Lines 31 to 45 in 9c84764

    
           def voc_ap(rec, prec, use_07_metric=False): 
        
               """ ap = voc_ap(rec, prec, [use_07_metric]) 
        
               Compute VOC AP given precision and recall. 
        
               If use_07_metric is true, uses the 
        
               VOC 07 11 point method (default:False). 
        
               """ 
        
               if use_07_metric: 
        
                   # 11 point metric 
        
                   ap = 0. 
        
                   for t in np.arange(0., 1.1, 0.1): 
        
                       if np.sum(rec >= t) == 0: 
        
                           p = 0 
        
                       else: 
        
                           p = np.max(prec[rec >= t]) 
        
                       ap = ap + p / 11.
☆ ☆ ☆
COMPLETE THE FOLLOWING:
[1] In the code excerpt, what does the voc_ap function compute?
[2] Reproduce the code excerpt between "Lines 31 to" and "point method (default:False).", inclusive, substituting "accuracy" for "precision".
☆ ☆ ☆
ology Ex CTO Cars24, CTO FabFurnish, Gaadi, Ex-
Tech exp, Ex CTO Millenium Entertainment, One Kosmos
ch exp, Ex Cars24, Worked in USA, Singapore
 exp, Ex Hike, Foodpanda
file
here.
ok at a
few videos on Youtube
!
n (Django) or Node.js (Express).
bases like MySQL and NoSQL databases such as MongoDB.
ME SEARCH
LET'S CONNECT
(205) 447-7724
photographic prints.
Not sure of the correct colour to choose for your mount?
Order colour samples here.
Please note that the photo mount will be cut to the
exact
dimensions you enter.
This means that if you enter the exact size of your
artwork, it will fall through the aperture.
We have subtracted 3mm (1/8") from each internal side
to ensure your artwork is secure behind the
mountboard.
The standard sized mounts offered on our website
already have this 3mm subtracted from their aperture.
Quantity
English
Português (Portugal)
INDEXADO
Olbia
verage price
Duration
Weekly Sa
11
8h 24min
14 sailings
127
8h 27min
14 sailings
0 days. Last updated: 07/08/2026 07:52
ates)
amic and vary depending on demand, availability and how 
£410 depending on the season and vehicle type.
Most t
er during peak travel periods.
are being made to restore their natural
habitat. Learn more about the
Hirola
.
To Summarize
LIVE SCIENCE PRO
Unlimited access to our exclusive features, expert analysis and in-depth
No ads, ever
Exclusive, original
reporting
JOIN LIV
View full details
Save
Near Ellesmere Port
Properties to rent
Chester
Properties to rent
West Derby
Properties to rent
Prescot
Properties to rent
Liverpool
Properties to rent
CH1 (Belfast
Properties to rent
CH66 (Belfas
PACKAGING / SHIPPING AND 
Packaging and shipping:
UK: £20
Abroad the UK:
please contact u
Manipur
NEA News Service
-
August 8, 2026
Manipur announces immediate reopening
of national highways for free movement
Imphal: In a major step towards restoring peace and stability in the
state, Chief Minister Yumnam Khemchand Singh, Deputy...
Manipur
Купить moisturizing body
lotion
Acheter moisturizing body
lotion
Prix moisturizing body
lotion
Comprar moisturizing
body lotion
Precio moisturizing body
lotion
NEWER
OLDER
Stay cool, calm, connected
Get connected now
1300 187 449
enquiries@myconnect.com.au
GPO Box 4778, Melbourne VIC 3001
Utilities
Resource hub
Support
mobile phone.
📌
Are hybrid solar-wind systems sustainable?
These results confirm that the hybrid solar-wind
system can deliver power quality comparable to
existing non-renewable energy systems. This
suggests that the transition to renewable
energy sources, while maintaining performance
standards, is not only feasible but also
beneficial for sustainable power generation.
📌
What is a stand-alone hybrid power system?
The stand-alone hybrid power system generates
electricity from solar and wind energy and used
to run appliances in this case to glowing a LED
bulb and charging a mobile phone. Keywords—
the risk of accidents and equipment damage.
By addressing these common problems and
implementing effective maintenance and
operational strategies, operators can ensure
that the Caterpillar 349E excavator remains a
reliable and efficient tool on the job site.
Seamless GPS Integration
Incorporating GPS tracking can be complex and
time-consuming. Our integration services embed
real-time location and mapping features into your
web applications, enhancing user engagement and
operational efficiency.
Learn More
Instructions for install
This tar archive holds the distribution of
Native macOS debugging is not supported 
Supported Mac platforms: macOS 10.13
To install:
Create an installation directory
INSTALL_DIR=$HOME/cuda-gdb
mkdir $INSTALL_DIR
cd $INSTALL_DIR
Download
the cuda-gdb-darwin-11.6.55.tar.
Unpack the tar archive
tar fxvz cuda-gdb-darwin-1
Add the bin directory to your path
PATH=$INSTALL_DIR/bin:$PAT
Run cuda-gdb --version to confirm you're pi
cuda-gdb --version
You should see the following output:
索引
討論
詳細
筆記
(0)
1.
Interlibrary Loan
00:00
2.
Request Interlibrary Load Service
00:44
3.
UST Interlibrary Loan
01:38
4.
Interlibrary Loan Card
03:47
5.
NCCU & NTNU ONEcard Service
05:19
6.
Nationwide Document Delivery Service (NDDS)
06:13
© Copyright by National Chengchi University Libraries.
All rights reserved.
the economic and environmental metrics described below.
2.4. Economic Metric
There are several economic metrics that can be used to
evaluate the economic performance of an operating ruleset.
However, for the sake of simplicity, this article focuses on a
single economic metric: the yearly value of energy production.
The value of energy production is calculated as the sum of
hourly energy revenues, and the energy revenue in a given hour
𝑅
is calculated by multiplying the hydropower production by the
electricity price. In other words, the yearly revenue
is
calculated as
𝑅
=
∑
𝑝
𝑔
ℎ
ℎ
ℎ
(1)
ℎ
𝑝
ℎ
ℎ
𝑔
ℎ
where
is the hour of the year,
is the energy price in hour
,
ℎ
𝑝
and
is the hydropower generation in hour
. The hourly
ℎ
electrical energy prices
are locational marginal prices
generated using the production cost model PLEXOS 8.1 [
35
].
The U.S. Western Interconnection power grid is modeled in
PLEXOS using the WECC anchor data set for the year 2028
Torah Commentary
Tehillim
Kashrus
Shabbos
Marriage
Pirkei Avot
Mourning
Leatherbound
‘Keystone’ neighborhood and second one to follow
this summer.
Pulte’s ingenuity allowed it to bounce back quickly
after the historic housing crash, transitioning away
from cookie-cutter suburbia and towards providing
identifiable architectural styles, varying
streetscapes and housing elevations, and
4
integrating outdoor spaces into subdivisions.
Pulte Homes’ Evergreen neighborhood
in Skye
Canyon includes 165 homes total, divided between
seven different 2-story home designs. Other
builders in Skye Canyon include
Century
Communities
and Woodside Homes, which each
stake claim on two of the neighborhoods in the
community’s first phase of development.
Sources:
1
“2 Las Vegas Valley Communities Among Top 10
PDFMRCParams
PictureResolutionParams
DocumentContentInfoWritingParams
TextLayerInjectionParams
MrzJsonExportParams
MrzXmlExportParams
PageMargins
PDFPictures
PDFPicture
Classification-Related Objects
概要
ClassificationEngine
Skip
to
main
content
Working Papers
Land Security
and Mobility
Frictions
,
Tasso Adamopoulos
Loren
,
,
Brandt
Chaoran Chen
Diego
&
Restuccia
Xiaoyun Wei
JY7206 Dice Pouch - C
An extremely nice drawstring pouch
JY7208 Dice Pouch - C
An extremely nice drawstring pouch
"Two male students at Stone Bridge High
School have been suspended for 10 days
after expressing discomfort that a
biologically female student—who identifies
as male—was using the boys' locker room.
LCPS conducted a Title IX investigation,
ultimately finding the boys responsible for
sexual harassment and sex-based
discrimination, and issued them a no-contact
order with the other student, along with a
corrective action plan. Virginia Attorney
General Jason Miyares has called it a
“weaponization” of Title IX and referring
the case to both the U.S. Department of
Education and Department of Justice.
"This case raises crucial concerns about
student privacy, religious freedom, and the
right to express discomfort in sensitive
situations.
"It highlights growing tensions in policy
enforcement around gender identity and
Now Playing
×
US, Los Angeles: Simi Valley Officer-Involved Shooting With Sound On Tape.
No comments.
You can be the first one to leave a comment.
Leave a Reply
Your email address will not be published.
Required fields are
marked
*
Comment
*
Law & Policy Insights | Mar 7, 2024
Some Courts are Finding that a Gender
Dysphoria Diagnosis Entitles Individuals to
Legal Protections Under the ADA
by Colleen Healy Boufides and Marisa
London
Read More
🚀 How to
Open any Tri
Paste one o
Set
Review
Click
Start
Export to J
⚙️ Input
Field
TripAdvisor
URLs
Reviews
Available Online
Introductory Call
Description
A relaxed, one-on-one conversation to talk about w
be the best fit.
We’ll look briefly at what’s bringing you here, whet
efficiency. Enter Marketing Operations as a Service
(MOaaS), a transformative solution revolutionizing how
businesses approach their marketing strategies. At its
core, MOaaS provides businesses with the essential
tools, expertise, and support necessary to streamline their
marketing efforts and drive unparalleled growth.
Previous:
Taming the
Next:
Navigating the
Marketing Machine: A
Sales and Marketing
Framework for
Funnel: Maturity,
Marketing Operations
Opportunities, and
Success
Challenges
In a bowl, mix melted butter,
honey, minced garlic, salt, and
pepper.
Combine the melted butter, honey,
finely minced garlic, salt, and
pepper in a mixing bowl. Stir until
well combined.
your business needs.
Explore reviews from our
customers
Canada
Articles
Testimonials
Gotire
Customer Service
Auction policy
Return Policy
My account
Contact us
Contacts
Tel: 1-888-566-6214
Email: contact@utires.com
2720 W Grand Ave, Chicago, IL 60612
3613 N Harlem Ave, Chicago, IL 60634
☆ ☆ ☆
ANSWERS BY TASK:
[1] VOC AP, given precision and recall.

[2]
Lines 31 to 45 in 9c84764

    
           def voc_ap(rec, prec, use_07_metric=False): 
        
               """ ap = voc_ap(rec, prec, [use_07_metric]) 
        
               Compute VOC AP given accuracy and recall. 
        
               If use_07_metric is true, uses the 
        
               VOC 07 11 point method (default:False).